Former Bosnian Croat leaders Jadranko Prlic, Bruno Stojic, Slobodan Praljak, Milivoj Petkovic, Valentin Coric and Berislav Pusic are appealing against war crimes convictions for the expulsions of Bosniaks in Bosnia and Herzegovina in the 1990s.
Croatia wanted ‘friend of the court’ status in the case because the first-instance verdict mentions ex-president Tudjman, his defence minister Gojko Susak and chief of the general staff of the Croatian Army, Janko Bobetko, as being part of “joint criminal enterprise”.
Croatia insisted that the first instance verdict pronounced in May 2013 violated the right to the presumption of innocence of Tudjman, Susak and Bobetko, who are all deceased, and made incorrect conclusions about the alleged involvement of Croatia in crimes against Bosniaks.
But Hague Tribunal president Carmel Agius said in his decision that the three Croatan officials were not on trial in the case.

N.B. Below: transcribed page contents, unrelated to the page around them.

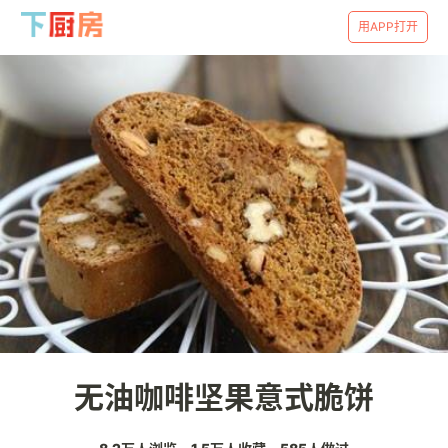
用APP打开
无油咖啡坚果意式脆饼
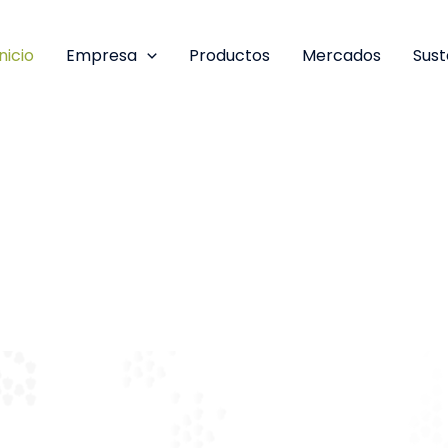
Inicio
Empresa
Productos
Mercados
Sust
ancarias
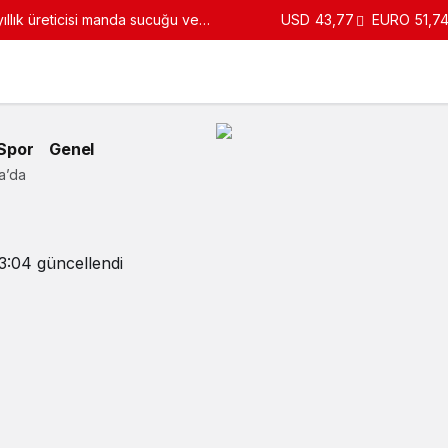
USD
43,77
EURO
51,7
turdu
Spor
Genel
a’da
3:04
güncellendi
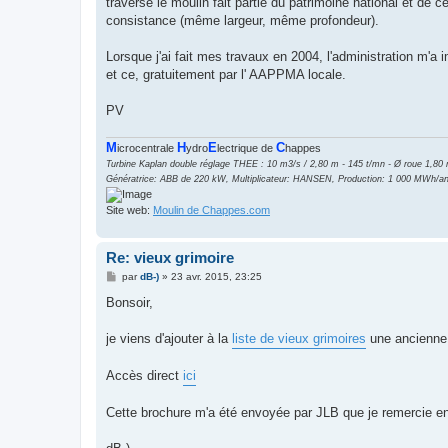
traverse le moulin fait partie du patrimoine national et de 
consistance (même largeur, même profondeur).
Lorsque j'ai fait mes travaux en 2004, l'administration m'a 
et ce, gratuitement par l' AAPPMA locale.
PV
M
H
E
C
icrocentrale
ydro
lectrique de
happes
Turbine Kaplan double réglage THEE : 10 m3/s / 2,80 m - 145 t/mn - Ø roue 1,80
Génératrice: ABB de 220 kW, Multiplicateur: HANSEN, Production: 1 000 MWh/an
Site web:
Moulin de Chappes.com
Re: vieux grimoire
M
par
dB-)
»
23 avr. 2015, 23:25
e
s
Bonsoir,
s
a
g
je viens d'ajouter à la
liste de vieux grimoires
une ancienne 
e
Accès direct
ici
Cette brochure m'a été envoyée par JLB que je remercie en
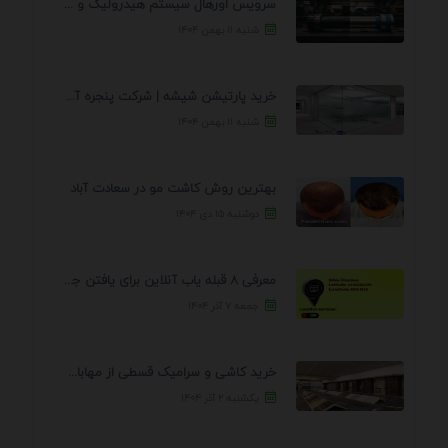
سرویس اورهال سیستم هیدرولیک و پنوماتیک راه نجات جک ...
شنبه ۱۱ بهمن ۱۴۰۴
خرید پارتیشن شیشه | شرکت پنجره آسمان
شنبه ۱۱ بهمن ۱۴۰۴
بهترین روش کاشت مو در سعادت آباد
دوشنبه ۱۵ دی ۱۴۰۴
معرفی 8 قبله یاب آنلاین برای یافتن جهت انجام ...
جمعه ۷ آذر ۱۴۰۴
خرید کاشی و سرامیک قسطی از مهابادی | شرایط ...
یکشنبه ۲ آذر ۱۴۰۴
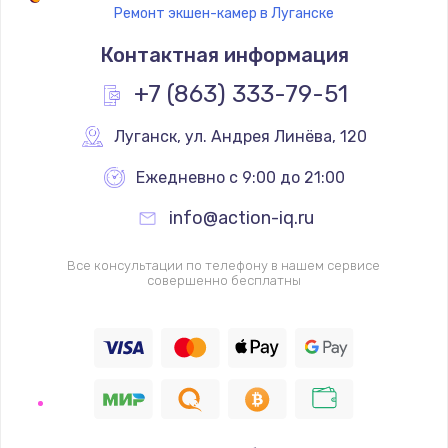
Ремонт экшен-камер в Луганске
Замена кнопок
Контактная информация
500 руб.
Заказать
+7 (863) 333-79-51
Замена лампы
Луганск
,
 ул. Андрея Линёва, 120
500 руб.
Ежедневно с 9:00 до 21:00
Заказать
info@action-iq.ru
Замена разъема
Все консультации по телефону в нашем сервисе
500 руб.
совершенно бесплатны
Заказать
Замена корпусных элементов
2800 руб.
Заказать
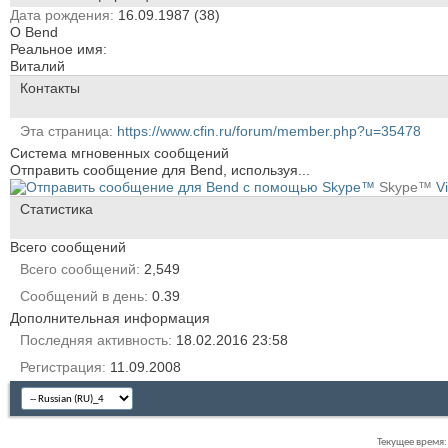
Дата рождения
16.09.1987 (38)
О Bend
Реальное имя:
Виталий
Контакты
Эта страница
https://www.cfin.ru/forum/member.php?u=35478
Система мгновенных сообщений
Отправить сообщение для Bend, используя...
Skype™
V
Статистика
Всего сообщений
Всего сообщений
2,549
Сообщений в день
0.39
Дополнительная информация
Последняя активность
18.02.2016
23:58
Регистрация
11.09.2008
Текущее время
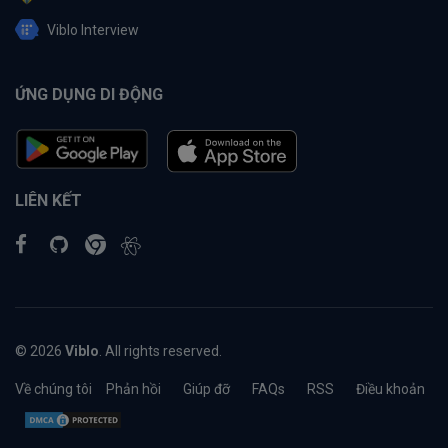
Viblo Interview
ỨNG DỤNG DI ĐỘNG
LIÊN KẾT
© 2026
Viblo
. All rights reserved.
Về chúng tôi
Phản hồi
Giúp đỡ
FAQs
RSS
Điều khoản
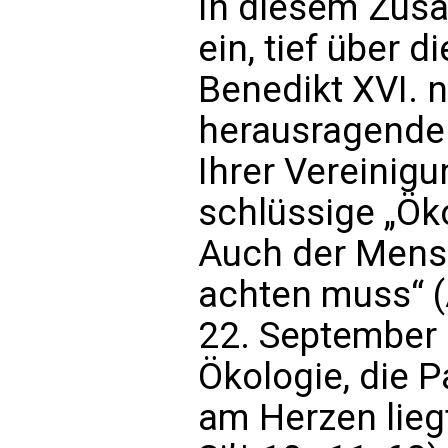
In diesem Zus
ein, tief über 
Benedikt XVI. 
herausragende
Ihrer Vereinigu
schlüssige „Ök
Auch der Mensc
achten muss“ 
22. September 
Ökologie, die P
am Herzen liegt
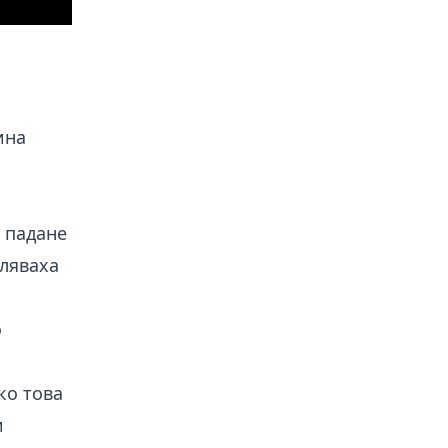
ина
 падане
оляваха
о
ко това
и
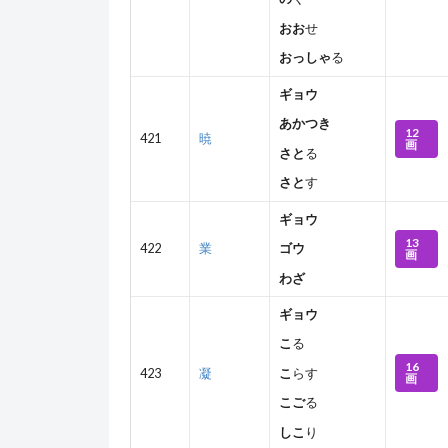
おお
せ
おっしゃ
る
ギョウ
あかつき
12
421
暁
画
さと
る
さと
す
ギョウ
13
422
業
ゴウ
画
わざ
ギョウ
こ
る
16
423
凝
こ
らす
画
こご
る
しこ
り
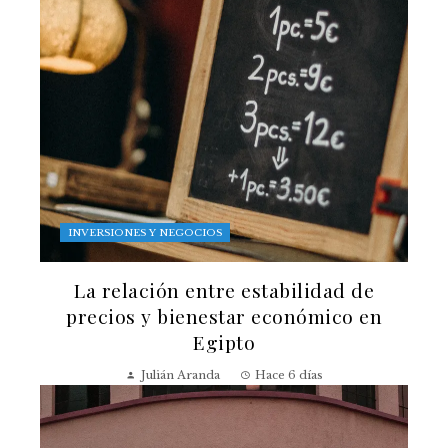
INVERSIONES Y NEGOCIOS
La relación entre estabilidad de
precios y bienestar económico en
Egipto
Julián Aranda
Hace 6 días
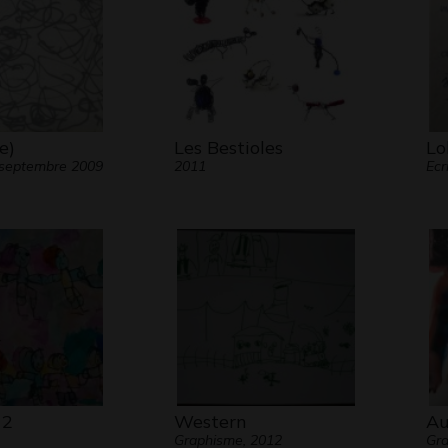
e)
Les Bestioles
Lo
 septembre 2009
2011
Ecr
 2
Western
Au
Graphisme, 2012
Gra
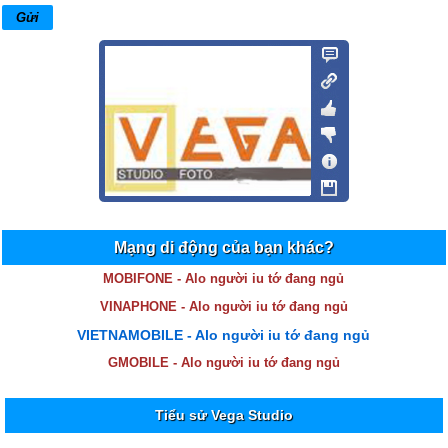
Mạng di động của bạn khác?
MOBIFONE - Alo người iu tớ đang ngủ
VINAPHONE - Alo người iu tớ đang ngủ
VIETNAMOBILE - Alo người iu tớ đang ngủ
GMOBILE - Alo người iu tớ đang ngủ
Tiểu sử Vega Studio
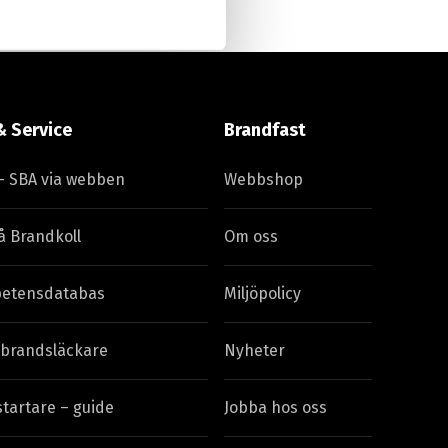
& Service
Brandfast
– SBA via webben
Webbshop
å Brandkoll
Om oss
etensdatabas
Miljöpolicy
 brandsläckare
Nyheter
startare – guide
Jobba hos oss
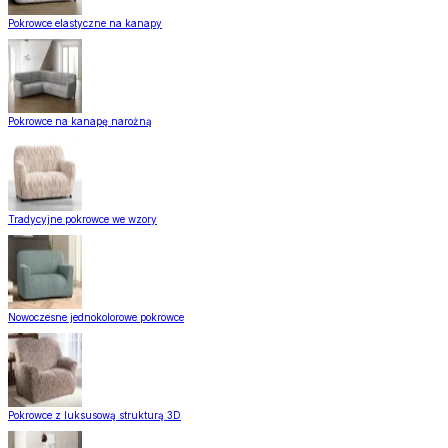
Pokrowce elastyczne na kanapy
Pokrowce na kanapę narożną
Tradycyjne pokrowce we wzory
Nowoczesne jednokolorowe pokrowce
Pokrowce z luksusową strukturą 3D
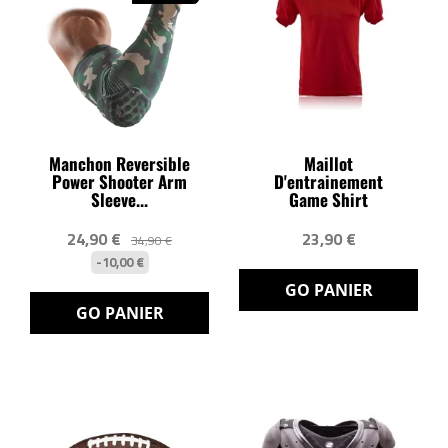
Manchon Reversible
Maillot
Power Shooter Arm
D'entrainement
Sleeve...
Game Shirt
24,90 €
23,90 €
34,90 €
-10,00 €
GO PANIER
GO PANIER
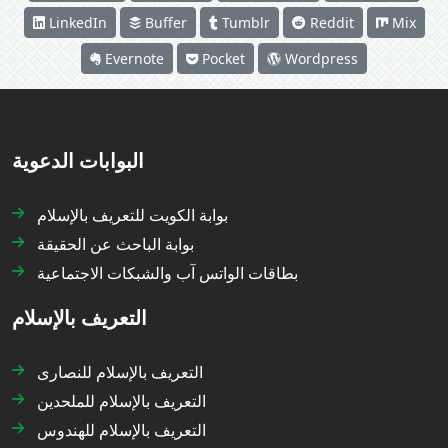
LinkedIn
Buffer
Tumblr
Reddit
Mix
Evernote
Pocket
Wordpress
البوابات الدعوية
بوابة الكويت للتعريف بالإسلام
بوابة الباحث عن الحقيقة
بطاقات الواتس آب والشبكات الاجتماعية
التعريف بالإسلام
التعريف بالإسلام للنصارى
التعريف بالإسلام للملحدين
التعريف بالإسلام للهندوس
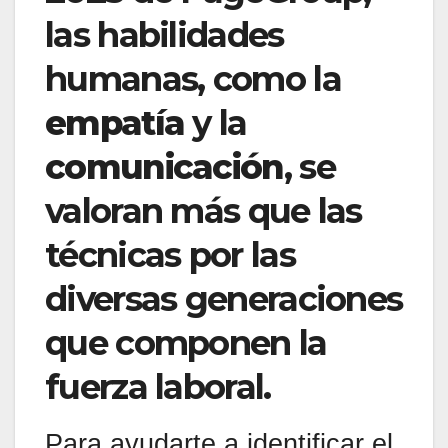
las habilidades
humanas, como la
empatía
y la
comunicación
, se
valoran más que las
técnicas por las
diversas generaciones
que componen la
fuerza laboral.
Para ayudarte a identificar el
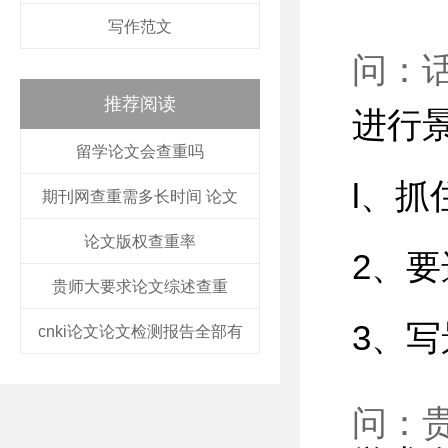
写作范文
问：
推荐阅读
进行
留学论文会查重吗
l、
期刊网查重需多长时间 论文
论文版权查重率
2、
贵师大要求论文综述查重
3、
cnki论文论文检测报告全部有
问：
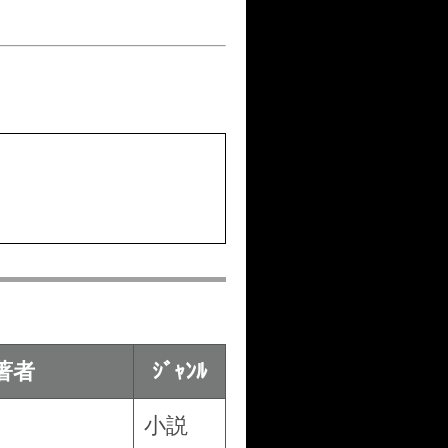
著者
ｼﾞｬﾝﾙ
小説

“The conclusions on criminal responsibility in a certain case before the Tribunal refer to the defendants in that case only. In relation to that, we would like to mention that Tudjman, Susak and Bobetko are not accused in this case,” Agius said.
“The first instance chamber did not make separate conclusions in regard to their participation in the joint criminal enterprise nor did it specifically pronounce them guilty of any crimes,” he added.
Agius also said in his decision that the mentioning of Tudjman, Susak and Bobetko in the verdict did not mean that the court had accused Croatia of having any responsibility for the crimes.
“The appellate chamber reminds that the Tribunal has jurisdiction over individuals only and that it does not have jurisdiction to render conclusions on responsibilities of a state,” he said.
The first-instance verdict found Prlic, Stojic, Praljak, Petkovic, Coric and Pusic guilty of participating in a joint criminal enterprise aimed at persecuting and ethnically cleansing Bosniaks from the unrecognised wartime Bosnian Croat-led statelet Herceg-Bosna, which they wanted to join up with a ‘Greater Croatia’.
The Hague court sentenced Prlic to 25 years in prison, Stojic, Praljak and Petkovic to 20, Coric to 16 and Pusic to ten years.